Except there's many efforts to reduce this. At present, this function is called by a tiny number of binaries, so I'd rather have any overhead be limited to those programs that use it.

+1

We don't want to saddle every program that links libutil with a constructor like this. Instead, construct on demand. This could be relatively trivial: drop the ctor attribute, and instead:

I had suggested 2 versions that did not rely on a constructor, before.

getlocalbase(void)
{
    static bool inited = false;
    if (!inited) {
        initlocalbase();
        inited = true;
    }
    return (foo);
}

This is similar to my 2nd suggested version.
It is not multi-threading safe (think multiple threads started on different cores at exactly the same time).
But the effect of multiple simultaneous invocations can be limited to a small memory leak, or atomics or locks could be used for a "safe" implementation.
Reducing the window was possible by setting inited to true before calling initlocalbase(), but my prior implementation was simpler.

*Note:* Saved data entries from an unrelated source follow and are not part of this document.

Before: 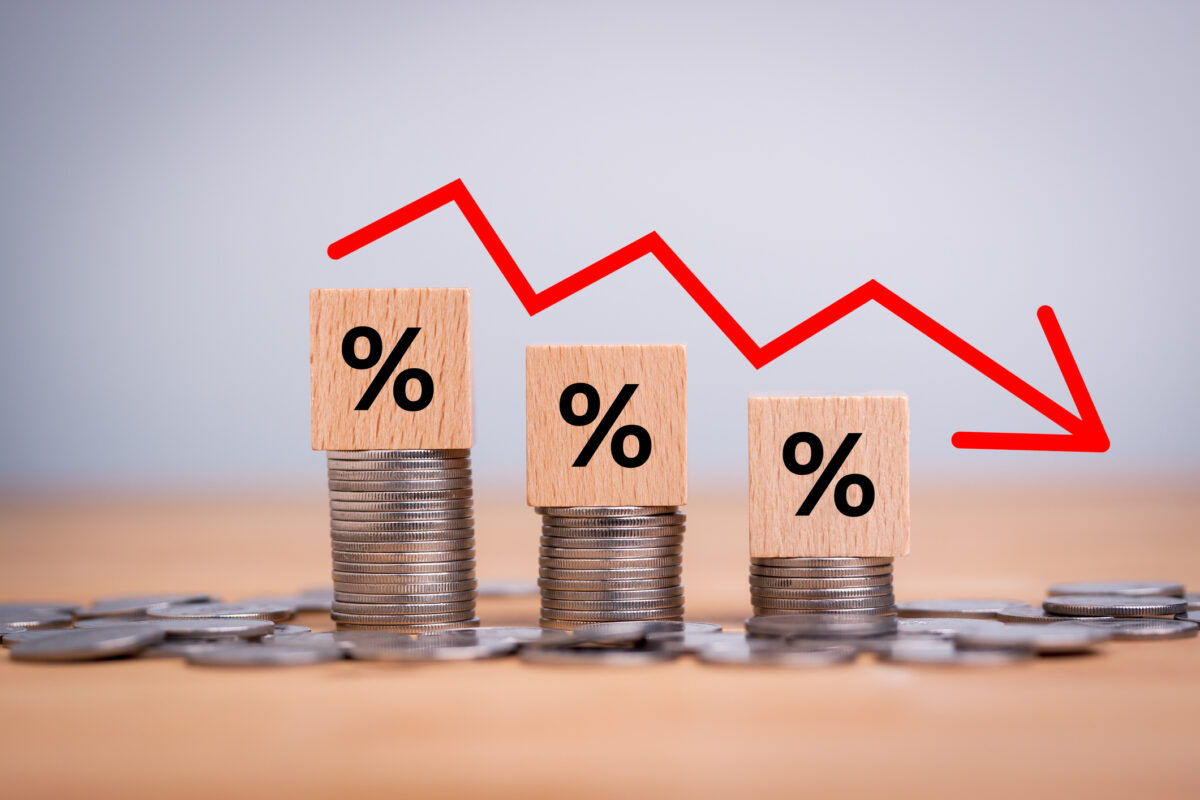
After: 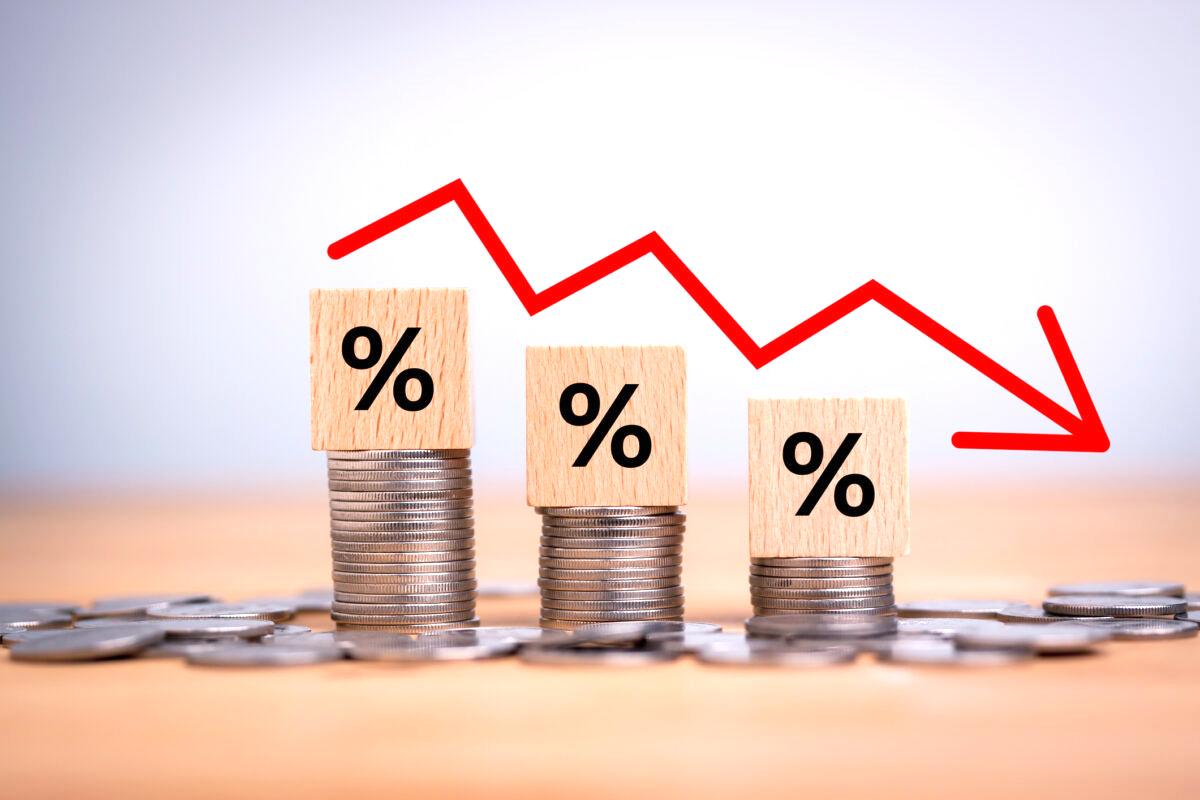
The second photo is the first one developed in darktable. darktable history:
exposure: black level correction 0, exposure 0.59 EV, compensate highlight preservation false
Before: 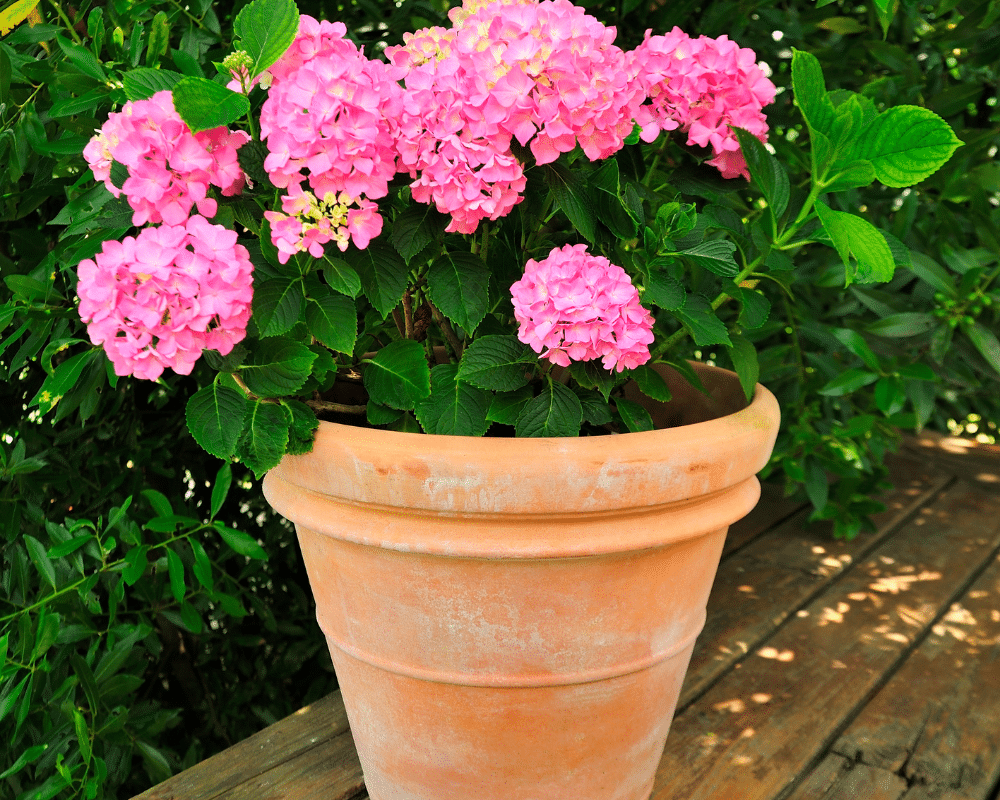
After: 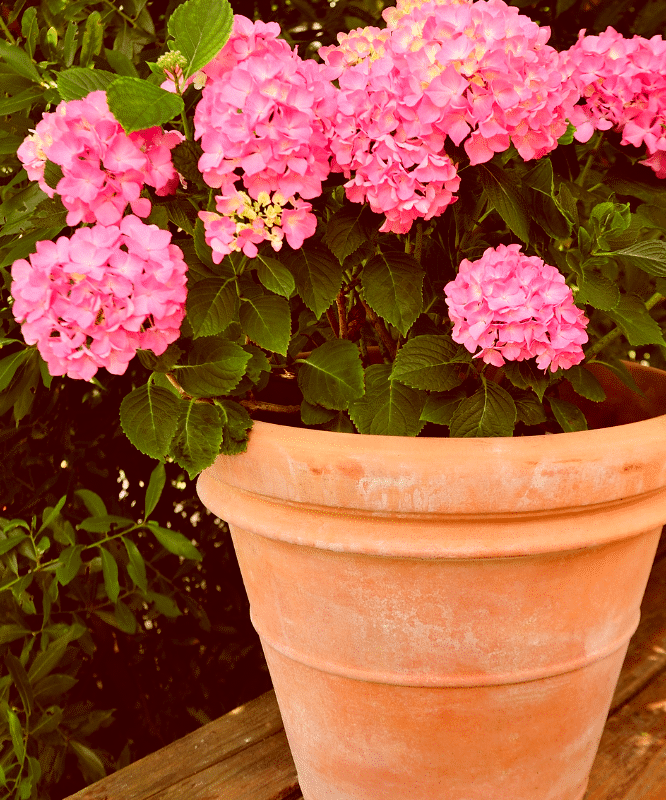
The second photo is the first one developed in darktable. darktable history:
crop and rotate: left 6.617%, right 26.717%
color correction: highlights a* 9.03, highlights b* 8.71, shadows a* 40, shadows b* 40, saturation 0.8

That said, I still think this design is broken and a bad idea.

Why is it a bad idea?

A version that used a caller-provided buffer has been reverted after a number of iterations to get its details right.
It allowed to strcat to the end of the string returned by getlocalbase(), but only after checking for errors.

This version is trivial to use in programs that already use getenv("LOCALBASE") to retrieve a user-supplied path, and this is a common pattern, see D27237 for the required patches and compare with the reverted once that used the prior function signature of the reverted implementation.

Since neither the statically allocated 1024 char buffer nor the version with the constructor has made the reviewers happy, I'm going back to the 2nd proposed version, which does only perform system calls when this function is actually called and allocates a minimally sized buffer only when necessary to hold the sysctl result.

Overlapping invocation in multi-threaded programs is possible and will return a correct result, but might leak the heap memory allocated in one of the threads, in the worst case (and only on systems that have a non-default user.localbase sysctl value).

Calling this function from within threads is not really useful (the initialization should happen in the main thread) and not relevant for any of the programs that have been prepared to call this function.

If there are no strong objections, I'm going to commit this version and its invocations as offered for review in D27237.

This revision was not accepted when it landed; it landed in state Needs Review.Nov 18 2020, 7:44 PM
This revision was automatically updated to reflect the committed changes.